*Latihan*:
(a) Ringkaslah teks tentang otonomi daerah dalam dua kalimat.
(b) Ketik ulang bagian teks tentang otonomi daerah di antara "Mahfud MD mengatakan" dan "bingkai demokrasi terpimpin.", kedua batas itu ikut disalin, tanpa mengubah apa pun.

*Kutipan Teks*:
Kamis, 04 Agustus 2011

EFEK OTONOMI DAERAH BAGI DAERAH LUAR JAWA DALAM PERSPEKTIF PSIKOLOGI HUKUM


EFEK  OTONOMI DAERAH BAGI DAERAH  LUAR JAWA  DALAM  PERSPEKTIF PSIKOLOGI HUKUM

Oleh : Turiman Fachturahman Nur

A.Pendahuluan
                Sebuah pertanyaan yang penting patut diajukan apa yang membedakan pemerintah pusat dengan daerah ? Pemerintah daerah yang selanjutnya menjadi pembeda dari pemerintah pusat adalah penyelenggara urusan pemerintahan yang dilakukan oleh perintah daerah dan DPRD menurt asas otonomi dan tugas pembantuan dengan prinsip otonomi seluas-luasnya Dalam sistem dan prinsip negara kesatuan seperti yang disebutkan dalam UUD 1945, Asas otonomi dan tugas pembantuan kelahirannya memiliki makna tersendiri, yaitu makna yang dilahirkan dari sejarah pembentukan karakter bernegara di Indonesia. Pemebentukan karakter tersebut bisa dilihat dari naik turunya tensi penggunaan prinsip otonomi daerah .
Mahfud MD mengatakan Otonomi daerah berkembang seiring dengan konfigurasi politik yang ada di Indonesi. Beliau membagi perkembangan otonomi daerah menjadi tiga fase:
1.Fase antara tahun 1945-1959 yaitu otonomi daerah dalam bingkai demokrasiliberal.
2.Fase antara tahun 1959-1966 yaitu otonomi daerah dalam bingkai demokrasi terpimpin.
3.Fase antara tahun 1959-1998 yaitu otonomi daerah dalam bingkai ordebaru..

Bagi penulis pandangan mahfud tersebut harus ditambah sedikit lagi, yaitu dengan dimasukkanya konsfigurasi politik otonomi daerah orde reformasi yang terjadi pada tahun 1998-sampai sekarang. Dari ke emepat periode yang terjadi periode pertama sampai ke tiga saya kira sudah tidak perlu dibahas kembali mengingat ketiga periode tersebut telah berlalu. Pembahasan kali akan lebih ditekankan pada periode terakhir yaitu orde reformasi. Pada periode ini telihat banyak sekali prinsip-prinsip otonomi daerah yang pada awalnya belum ada kemudian dimunculkan kepermukaan. Prinsip prinsip tersebut antara lain diterimanaya asas otonomi dan tugas pembantu dalam melaksakan pemerintahan daerah dalam UUD 1945 hasil amandemen.

*Catatan Terlampir*:

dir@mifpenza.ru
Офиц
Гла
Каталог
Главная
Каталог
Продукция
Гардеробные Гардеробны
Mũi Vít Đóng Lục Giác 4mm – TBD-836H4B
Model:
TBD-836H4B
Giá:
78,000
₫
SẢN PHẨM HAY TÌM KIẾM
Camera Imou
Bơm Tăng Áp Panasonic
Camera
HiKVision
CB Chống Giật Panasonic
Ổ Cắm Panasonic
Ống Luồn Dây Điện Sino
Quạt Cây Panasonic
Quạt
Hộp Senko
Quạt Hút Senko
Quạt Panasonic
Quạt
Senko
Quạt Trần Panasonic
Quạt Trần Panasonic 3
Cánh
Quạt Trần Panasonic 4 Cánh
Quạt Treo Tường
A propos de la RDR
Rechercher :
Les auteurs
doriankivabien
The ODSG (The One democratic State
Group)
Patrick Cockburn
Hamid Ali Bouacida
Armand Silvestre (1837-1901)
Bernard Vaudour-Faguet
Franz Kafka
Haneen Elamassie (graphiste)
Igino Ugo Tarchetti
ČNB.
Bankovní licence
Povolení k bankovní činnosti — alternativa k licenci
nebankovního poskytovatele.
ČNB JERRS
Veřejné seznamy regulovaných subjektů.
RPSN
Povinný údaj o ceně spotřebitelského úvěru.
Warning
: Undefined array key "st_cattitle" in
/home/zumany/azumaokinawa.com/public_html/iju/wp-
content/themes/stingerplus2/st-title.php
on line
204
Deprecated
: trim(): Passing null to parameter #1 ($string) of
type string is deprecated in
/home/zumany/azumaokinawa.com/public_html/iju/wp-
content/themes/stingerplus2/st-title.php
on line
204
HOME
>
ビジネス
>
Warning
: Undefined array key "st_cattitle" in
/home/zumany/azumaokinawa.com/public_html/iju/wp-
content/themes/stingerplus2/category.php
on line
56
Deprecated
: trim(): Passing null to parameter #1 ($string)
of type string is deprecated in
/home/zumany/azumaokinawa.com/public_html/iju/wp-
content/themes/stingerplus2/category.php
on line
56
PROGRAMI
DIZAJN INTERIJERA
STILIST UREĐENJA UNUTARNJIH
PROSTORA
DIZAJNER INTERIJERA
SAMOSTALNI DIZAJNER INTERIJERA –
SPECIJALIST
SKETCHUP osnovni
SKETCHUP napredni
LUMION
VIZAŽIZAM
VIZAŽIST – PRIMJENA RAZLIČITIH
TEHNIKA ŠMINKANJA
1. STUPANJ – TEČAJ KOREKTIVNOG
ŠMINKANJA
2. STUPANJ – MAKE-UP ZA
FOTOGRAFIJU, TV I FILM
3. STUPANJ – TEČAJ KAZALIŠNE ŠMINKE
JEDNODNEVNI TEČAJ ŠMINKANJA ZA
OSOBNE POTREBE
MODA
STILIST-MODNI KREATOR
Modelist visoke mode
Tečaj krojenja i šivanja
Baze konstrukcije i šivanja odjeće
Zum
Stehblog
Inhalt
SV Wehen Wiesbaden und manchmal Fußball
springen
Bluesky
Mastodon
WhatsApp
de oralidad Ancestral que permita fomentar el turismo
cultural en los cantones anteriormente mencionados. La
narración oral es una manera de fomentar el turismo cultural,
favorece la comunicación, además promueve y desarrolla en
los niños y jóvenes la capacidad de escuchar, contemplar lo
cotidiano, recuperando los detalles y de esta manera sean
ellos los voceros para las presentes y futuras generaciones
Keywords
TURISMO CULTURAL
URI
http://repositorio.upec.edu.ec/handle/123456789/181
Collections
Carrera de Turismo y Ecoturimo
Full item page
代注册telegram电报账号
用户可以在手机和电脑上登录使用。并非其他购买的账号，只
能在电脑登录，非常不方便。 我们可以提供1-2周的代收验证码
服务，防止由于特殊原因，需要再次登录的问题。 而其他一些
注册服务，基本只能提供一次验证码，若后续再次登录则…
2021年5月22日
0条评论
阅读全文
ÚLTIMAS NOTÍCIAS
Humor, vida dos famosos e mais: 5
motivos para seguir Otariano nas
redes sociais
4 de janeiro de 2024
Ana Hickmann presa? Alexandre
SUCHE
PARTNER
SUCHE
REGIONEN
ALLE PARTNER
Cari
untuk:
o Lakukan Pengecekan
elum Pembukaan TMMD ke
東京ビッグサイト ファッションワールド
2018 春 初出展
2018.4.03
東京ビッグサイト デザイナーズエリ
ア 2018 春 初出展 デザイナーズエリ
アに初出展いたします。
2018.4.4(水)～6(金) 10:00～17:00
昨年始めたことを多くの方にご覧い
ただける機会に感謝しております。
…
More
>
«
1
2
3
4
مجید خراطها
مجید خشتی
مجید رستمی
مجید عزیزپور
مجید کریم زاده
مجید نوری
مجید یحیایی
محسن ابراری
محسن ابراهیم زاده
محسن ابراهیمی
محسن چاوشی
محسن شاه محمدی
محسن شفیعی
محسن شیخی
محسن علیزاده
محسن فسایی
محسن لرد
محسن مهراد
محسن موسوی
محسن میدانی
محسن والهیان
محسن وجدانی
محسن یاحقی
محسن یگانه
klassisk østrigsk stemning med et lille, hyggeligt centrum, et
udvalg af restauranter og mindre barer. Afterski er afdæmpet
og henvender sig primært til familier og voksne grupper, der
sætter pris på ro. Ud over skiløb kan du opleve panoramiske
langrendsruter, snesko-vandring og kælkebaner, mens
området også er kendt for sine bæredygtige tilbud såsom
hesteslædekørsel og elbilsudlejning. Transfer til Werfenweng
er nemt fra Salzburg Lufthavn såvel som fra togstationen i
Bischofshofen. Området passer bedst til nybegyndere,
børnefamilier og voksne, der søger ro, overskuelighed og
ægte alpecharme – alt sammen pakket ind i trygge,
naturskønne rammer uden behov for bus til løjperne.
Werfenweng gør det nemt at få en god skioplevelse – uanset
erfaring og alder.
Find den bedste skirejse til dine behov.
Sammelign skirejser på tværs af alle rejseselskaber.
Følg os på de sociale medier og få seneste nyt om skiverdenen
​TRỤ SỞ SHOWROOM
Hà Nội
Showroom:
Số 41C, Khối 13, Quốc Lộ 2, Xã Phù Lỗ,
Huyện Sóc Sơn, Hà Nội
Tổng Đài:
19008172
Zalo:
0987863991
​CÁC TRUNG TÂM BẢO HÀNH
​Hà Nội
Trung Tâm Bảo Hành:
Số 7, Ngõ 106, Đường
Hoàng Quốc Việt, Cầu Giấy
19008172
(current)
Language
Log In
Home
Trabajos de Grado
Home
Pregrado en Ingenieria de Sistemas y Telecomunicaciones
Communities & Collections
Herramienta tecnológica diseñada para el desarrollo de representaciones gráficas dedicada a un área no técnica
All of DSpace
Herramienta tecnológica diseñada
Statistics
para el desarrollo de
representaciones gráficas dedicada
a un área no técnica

*Kunci Jawaban*:
(a) Pemerintah daerah dibedakan dari pemerintah pusat sebagai penyelenggara urusan pemerintahan yang dilakukan oleh pemerintah daerah dan DPRD menurut asas otonomi dan tugas pembantuan, dengan prinsip otonomi seluas-luasnya. Penulis menambahkan fase orde reformasi pada tiga fase perkembangan otonomi daerah yang dikemukakan Mahfud MD dan memusatkan pembahasan pada periode itu, ketika banyak prinsip otonomi daerah dimunculkan, antara lain diterimanya asas otonomi dan tugas pembantuan dalam UUD 1945 hasil amandemen.

(b)
Mahfud MD mengatakan Otonomi daerah berkembang seiring dengan konfigurasi politik yang ada di Indonesi. Beliau membagi perkembangan otonomi daerah menjadi tiga fase:
1.Fase antara tahun 1945-1959 yaitu otonomi daerah dalam bingkai demokrasiliberal.
2.Fase antara tahun 1959-1966 yaitu otonomi daerah dalam bingkai demokrasi terpimpin.